Use this exact structure for each finding:

    ## [file path]

    ### Finding [N] — [Smell name] [ID] (severity: [high|medium|low])
    - **Line [N]:** `[original code snippet]`
    - **Principle:** [One-sentence explanation of the violated principle]
    - **Refactoring:** [Named refactoring technique]
    - **Suggested:**
      [concrete rewrite as a fenced code block]

**Example:**

    ## src/services/order_service.py

    ### Finding 1 — Hidden Dependency TC-02 (severity: high)
    - **Line 8:** `self.db = PostgresConnection("prod:5432")`
    - **Principle:** Dependencies created internally are invisible, untestable, and tightly coupled to a specific implementation.
    - **Refactoring:** Inject via constructor parameter
    - **Suggested:**
      ```python
      class OrderService:
          def __init__(self, db, mailer):
              self.db = db
              self.mailer = mailer
      ```

    ### Finding 2 — Nested Pyramid TC-03 (severity: medium)
    - **Line 34:** 3 levels of nesting in `process_order()`
    - **Principle:** Each nesting level forces the reader to maintain a mental stack.

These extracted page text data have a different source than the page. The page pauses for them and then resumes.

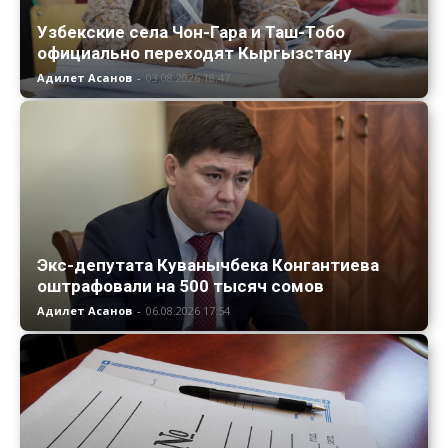
Узбекские села Чон-Гара и Таш-Тобо
официально переходят Кыргызстану
Адилет Асанов
-
03.08.2026 18:47
Экс-депутата Куванычбека Конгантиева
оштрафовали на 500 тысяч сомов
Адилет Асанов
-
06.08.2026 17:54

Guard clauses flatten the logic.
    - **Refactoring:** Replace Nested Conditional with Guard Clauses
    - **Suggested:**
      ```python
      def process_order(order):
          if not order:
              return None
          if not order.items:
              return None
          if not order.payment:
              raise ValueError("Missing payment")
          # happy path — no nesting
      ```

If a file has no findings, omit it from the report entirely.

End the report with:

    ## Summary
    - **Files reviewed:** [N]
    - **Total findings:** [N] ([N] high, [N] medium, [N] low)
    - **Top issues:** [List the 2-3 most frequent violations]
    - **Highest-leverage fix:** [The single change that would most improve the codebase]

---

## When to Load Reference Files

Load references on demand to conserve context:

| File | When to load |
|------|-------------|
| `references/principles-quick-ref.md` | Always — load at start of every review |
| `references/severity-rubric.md` | When classifying findings |
| `references/composition-over-inheritance.md` | TC-01 candidate detected |
| `references/dependency-injection.md` | TC-02 candidate detected |
| `references/guard-clauses.md` | TC-03 candidate detected |
| `references/single-responsibility.md` | TC-04 candidate detected |
| `references/fail-fast.md` | TC-05 candidate detected |
| `references/least-surprise.md` | TC-06 candidate detected |
| `references/tell-dont-ask.md` | TC-07 candidate detected |
| `references/immutability.md` | TC-08 candidate detected |
| `references/naming.md` | TC-09 candidate detected |
| `references/functional-core-imperative-shell.md` | TC-10 candidate detected |

---

## Scope Rules

- **Review:** application source code — functions, classes, modules, components
- **Skip:** test fixtures/factories, generated code, migration files, configuration files (JSON/YAML/TOML), vendor/third-party code, single-use scripts under 20 lines, type declaration files (.d.ts)
- **Light touch:** test files — apply naming (TC-09) and guard clauses (TC-03) but do not enforce DI (TC-02) or functional core (TC-10), since test setup is inherently side-effectful
- **Do not modify reviewed files** — produce recommendations only

Comment-prose quality is out of scope. If a user wants prose review of source comments, run `plain-language` on the file directly.

Stale TODO/FIXME/HACK markers older than 12 months are out of scope here — `tidy-project` (TP-10 STALE MARKER) owns them because the age signal needs git history.